TASK ITEM: Set down the line containing "plt.figure(2)" and every line that follows it in the listing below, exactly as written and with nothing added.

GIVEN INFORMATION:
##########
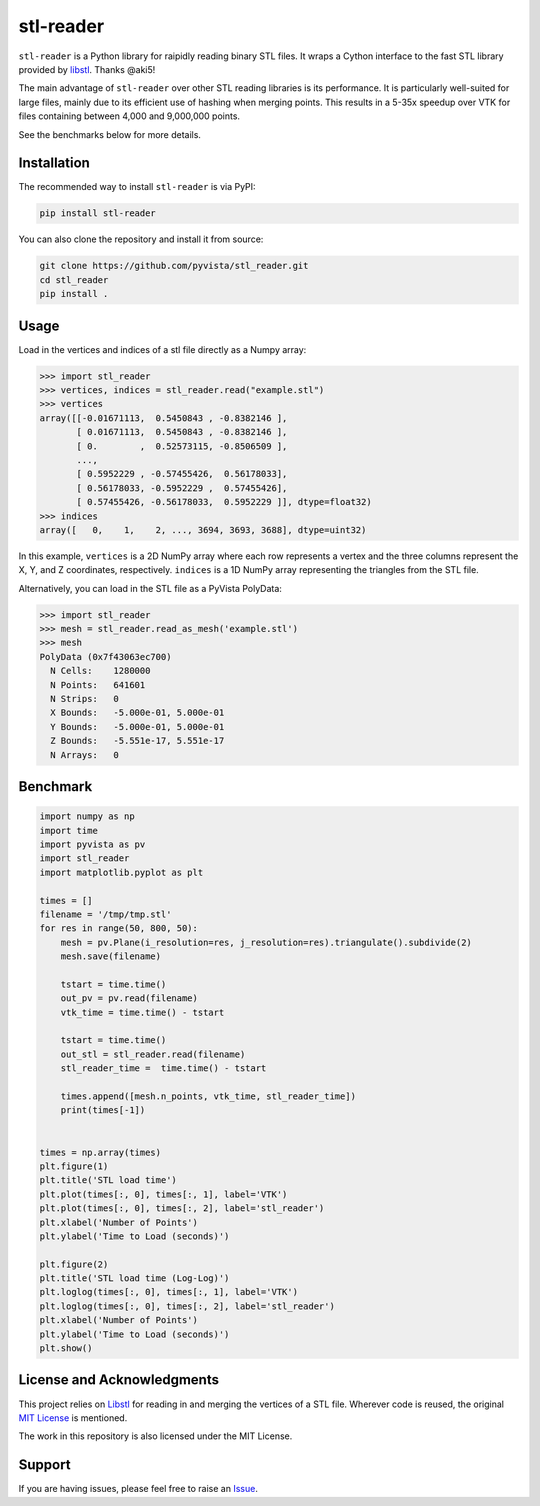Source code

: ==========
stl-reader
==========

``stl-reader`` is a Python library for raipidly reading binary STL files. It wraps a
Cython interface to the fast STL library provided by `libstl
<https://github.com/aki5/libstl>`_. Thanks @aki5!

.. image:: https://img.shields.io/pypi/v/stl_reader.svg
    :target: https://pypi.org/project/stl_reader/


The main advantage of ``stl-reader`` over other STL reading libraries is its
performance. It is particularly well-suited for large files, mainly due to its
efficient use of hashing when merging points. This results in a 5-35x speedup
over VTK for files containing between 4,000 and 9,000,000 points.

See the benchmarks below for more details.

Installation
============

The recommended way to install ``stl-reader`` is via PyPI:

.. code:: sh

    pip install stl-reader

You can also clone the repository and install it from source:

.. code:: sh

    git clone https://github.com/pyvista/stl_reader.git
    cd stl_reader
    pip install .


Usage
=====

Load in the vertices and indices of a stl file directly as a Numpy array:

.. code:: pycon

    >>> import stl_reader
    >>> vertices, indices = stl_reader.read("example.stl")
    >>> vertices
    array([[-0.01671113,  0.5450843 , -0.8382146 ],
           [ 0.01671113,  0.5450843 , -0.8382146 ],
           [ 0.        ,  0.52573115, -0.8506509 ],
           ...,
           [ 0.5952229 , -0.57455426,  0.56178033],
           [ 0.56178033, -0.5952229 ,  0.57455426],
           [ 0.57455426, -0.56178033,  0.5952229 ]], dtype=float32)
    >>> indices
    array([   0,    1,    2, ..., 3694, 3693, 3688], dtype=uint32)

In this example, ``vertices`` is a 2D NumPy array where each row represents a vertex and the three columns represent the X, Y, and Z coordinates, respectively. ``indices`` is a 1D NumPy array representing the triangles from the STL file.

Alternatively, you can load in the STL file as a PyVista PolyData:

.. code:: pycon

    >>> import stl_reader
    >>> mesh = stl_reader.read_as_mesh('example.stl')
    >>> mesh
    PolyData (0x7f43063ec700)
      N Cells:    1280000
      N Points:   641601
      N Strips:   0
      X Bounds:   -5.000e-01, 5.000e-01
      Y Bounds:   -5.000e-01, 5.000e-01
      Z Bounds:   -5.551e-17, 5.551e-17
      N Arrays:   0



Benchmark
=========

.. code:: python

    import numpy as np
    import time
    import pyvista as pv
    import stl_reader
    import matplotlib.pyplot as plt

    times = []
    filename = '/tmp/tmp.stl'
    for res in range(50, 800, 50):
        mesh = pv.Plane(i_resolution=res, j_resolution=res).triangulate().subdivide(2)
        mesh.save(filename)

        tstart = time.time()
        out_pv = pv.read(filename)
        vtk_time = time.time() - tstart

        tstart = time.time()
        out_stl = stl_reader.read(filename)
        stl_reader_time =  time.time() - tstart

        times.append([mesh.n_points, vtk_time, stl_reader_time])
        print(times[-1])


    times = np.array(times)
    plt.figure(1)
    plt.title('STL load time')
    plt.plot(times[:, 0], times[:, 1], label='VTK')
    plt.plot(times[:, 0], times[:, 2], label='stl_reader')
    plt.xlabel('Number of Points')
    plt.ylabel('Time to Load (seconds)')

    plt.figure(2)
    plt.title('STL load time (Log-Log)')
    plt.loglog(times[:, 0], times[:, 1], label='VTK')
    plt.loglog(times[:, 0], times[:, 2], label='stl_reader')
    plt.xlabel('Number of Points')
    plt.ylabel('Time to Load (seconds)')
    plt.show()

.. image:: bench0.png

.. image:: bench1.png


License and Acknowledgments
===========================
This project relies on `Libstl <https://github.com/aki5/libstl>`_ for reading
in and merging the vertices of a STL file. Wherever code is reused, the original `MIT License <https://github.com/aki5/libstl/blob/master/LICENSE>`_ is mentioned.

The work in this repository is also licensed under the MIT License.

Support
=======

If you are having issues, please feel free to raise an `Issue <https://github.com/pyvista/stl_reader/issues>`_.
##########
ANSWER BELOW:
    plt.figure(2)
    plt.title('STL load time (Log-Log)')
    plt.loglog(times[:, 0], times[:, 1], label='VTK')
    plt.loglog(times[:, 0], times[:, 2], label='stl_reader')
    plt.xlabel('Number of Points')
    plt.ylabel('Time to Load (seconds)')
    plt.show()

.. image:: bench0.png

.. image:: bench1.png


License and Acknowledgments
===========================
This project relies on `Libstl <https://github.com/aki5/libstl>`_ for reading
in and merging the vertices of a STL file. Wherever code is reused, the original `MIT License <https://github.com/aki5/libstl/blob/master/LICENSE>`_ is mentioned.

The work in this repository is also licensed under the MIT License.

Support
=======

If you are having issues, please feel free to raise an `Issue <https://github.com/pyvista/stl_reader/issues>`_.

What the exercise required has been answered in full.